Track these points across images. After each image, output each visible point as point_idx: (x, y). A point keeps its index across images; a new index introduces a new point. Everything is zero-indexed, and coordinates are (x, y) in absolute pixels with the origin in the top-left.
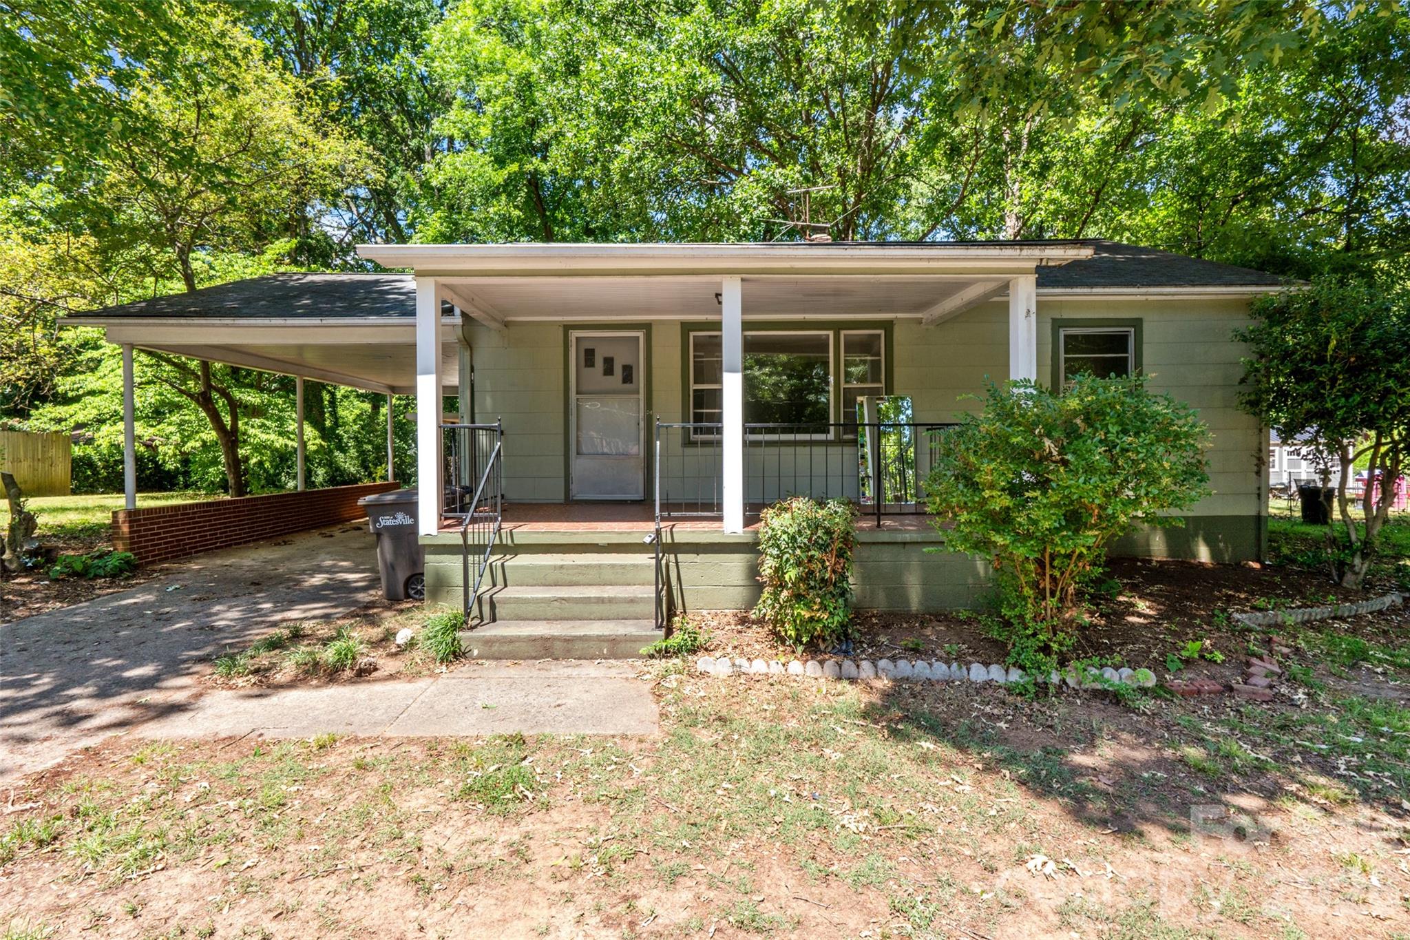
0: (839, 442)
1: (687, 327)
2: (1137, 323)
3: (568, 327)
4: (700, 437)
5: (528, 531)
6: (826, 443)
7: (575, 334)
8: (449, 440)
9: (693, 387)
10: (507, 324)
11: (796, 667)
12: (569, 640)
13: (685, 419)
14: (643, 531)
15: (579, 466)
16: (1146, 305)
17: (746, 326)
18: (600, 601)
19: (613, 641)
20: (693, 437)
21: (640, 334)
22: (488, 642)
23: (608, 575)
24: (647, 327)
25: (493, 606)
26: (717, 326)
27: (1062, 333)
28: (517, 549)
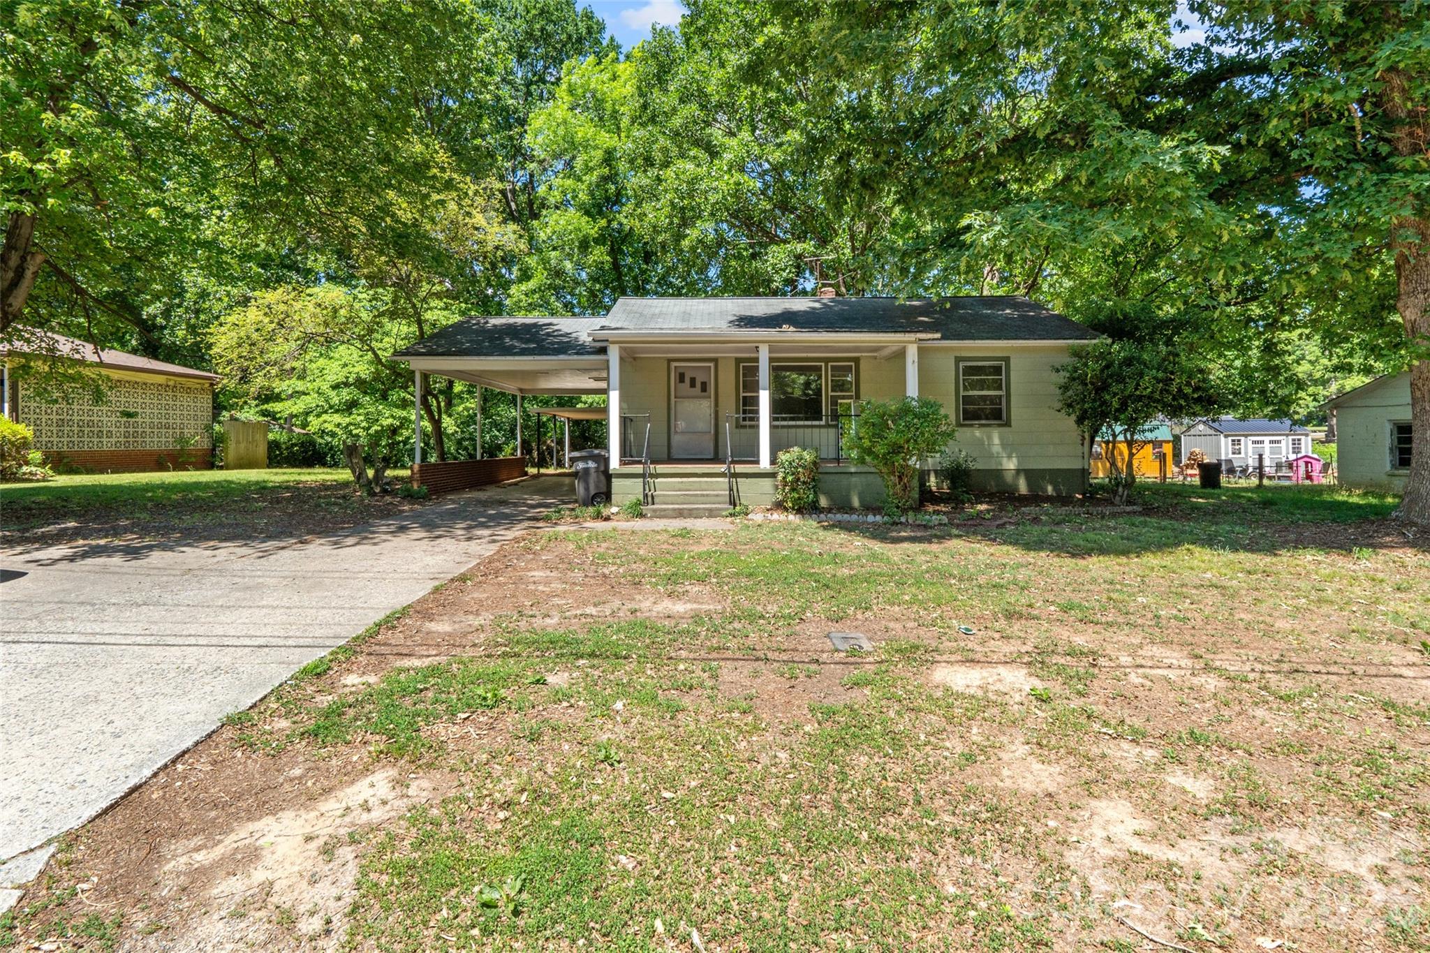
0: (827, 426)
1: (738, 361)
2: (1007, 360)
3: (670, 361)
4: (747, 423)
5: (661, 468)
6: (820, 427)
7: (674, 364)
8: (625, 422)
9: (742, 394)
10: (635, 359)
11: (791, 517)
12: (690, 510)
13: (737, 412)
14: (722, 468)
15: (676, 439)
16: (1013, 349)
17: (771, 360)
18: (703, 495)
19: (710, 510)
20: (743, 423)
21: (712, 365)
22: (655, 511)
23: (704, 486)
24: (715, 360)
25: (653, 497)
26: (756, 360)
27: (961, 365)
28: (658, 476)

◇ ◇ ◇ ◇

▶ **Work to be completed**
Could the lines from the top of the material through the line with "9: (693, 387)" be repeated exactly, pictures left out?

▶ **Response**
Track these points across images. After each image, output each visible point as point_idx: (x, y). A point keeps its index across images; a new index introduces a new point. Everything is zero-indexed, and coordinates are (x, y) in absolute pixels with the origin in the top-left.
0: (839, 442)
1: (687, 327)
2: (1137, 323)
3: (568, 327)
4: (700, 437)
5: (528, 531)
6: (826, 443)
7: (575, 334)
8: (449, 440)
9: (693, 387)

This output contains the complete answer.